Task goal:
Restate each entry exactly, without pictures.

Excerpts from a dataset
====

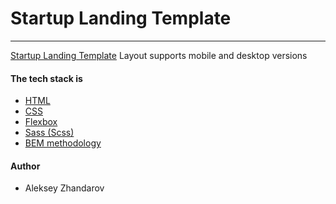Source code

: # Startup Landing Template

---

[Startup Landing Template](https://alekseyrd88.github.io/startup-landing-template-gromcode/)
Layout supports mobile and desktop versions

#### The tech stack is

-   [HTML](https://en.wikipedia.org/wiki/HTML5)
-   [CSS](https://en.wikipedia.org/wiki/Cascading_Style_Sheets)
-   [Flexbox](https://en.wikipedia.org/wiki/CSS_Flexible_Box_Layout)
-   [Sass (Scss)](https://sass-lang.com/)
-   [BEM methodology](https://en.bem.info/methodology/)

#### Author

-   Aleksey Zhandarov
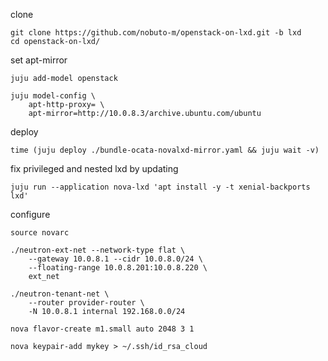 clone

    git clone https://github.com/nobuto-m/openstack-on-lxd.git -b lxd
    cd openstack-on-lxd/

set apt-mirror

    juju add-model openstack

    juju model-config \
        apt-http-proxy= \
        apt-mirror=http://10.0.8.3/archive.ubuntu.com/ubuntu

deploy

    time (juju deploy ./bundle-ocata-novalxd-mirror.yaml && juju wait -v)

fix privileged and nested lxd by updating

    juju run --application nova-lxd 'apt install -y -t xenial-backports lxd'

configure

    source novarc

    ./neutron-ext-net --network-type flat \
        --gateway 10.0.8.1 --cidr 10.0.8.0/24 \
        --floating-range 10.0.8.201:10.0.8.220 \
        ext_net

    ./neutron-tenant-net \
        --router provider-router \
        -N 10.0.8.1 internal 192.168.0.0/24

    nova flavor-create m1.small auto 2048 3 1

    nova keypair-add mykey > ~/.ssh/id_rsa_cloud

====

Task output:
Source code

: # Startup Landing Template

---

[Startup Landing Template](https://alekseyrd88.github.io/startup-landing-template-gromcode/)
Layout supports mobile and desktop versions

#### The tech stack is

-   [HTML](https://en.wikipedia.org/wiki/HTML5)
-   [CSS](https://en.wikipedia.org/wiki/Cascading_Style_Sheets)
-   [Flexbox](https://en.wikipedia.org/wiki/CSS_Flexible_Box_Layout)
-   [Sass (Scss)](https://sass-lang.com/)
-   [BEM methodology](https://en.bem.info/methodology/)

#### Author

-   Aleksey Zhandarov
 clone

    git clone https://github.com/nobuto-m/openstack-on-lxd.git -b lxd
    cd openstack-on-lxd/

set apt-mirror

    juju add-model openstack

    juju model-config \
        apt-http-proxy= \
        apt-mirror=http://10.0.8.3/archive.ubuntu.com/ubuntu

deploy

    time (juju deploy ./bundle-ocata-novalxd-mirror.yaml && juju wait -v)

fix privileged and nested lxd by updating

    juju run --application nova-lxd 'apt install -y -t xenial-backports lxd'

configure

    source novarc

    ./neutron-ext-net --network-type flat \
        --gateway 10.0.8.1 --cidr 10.0.8.0/24 \
        --floating-range 10.0.8.201:10.0.8.220 \
        ext_net

    ./neutron-tenant-net \
        --router provider-router \
        -N 10.0.8.1 internal 192.168.0.0/24

    nova flavor-create m1.small auto 2048 3 1

    nova keypair-add mykey > ~/.ssh/id_rsa_cloud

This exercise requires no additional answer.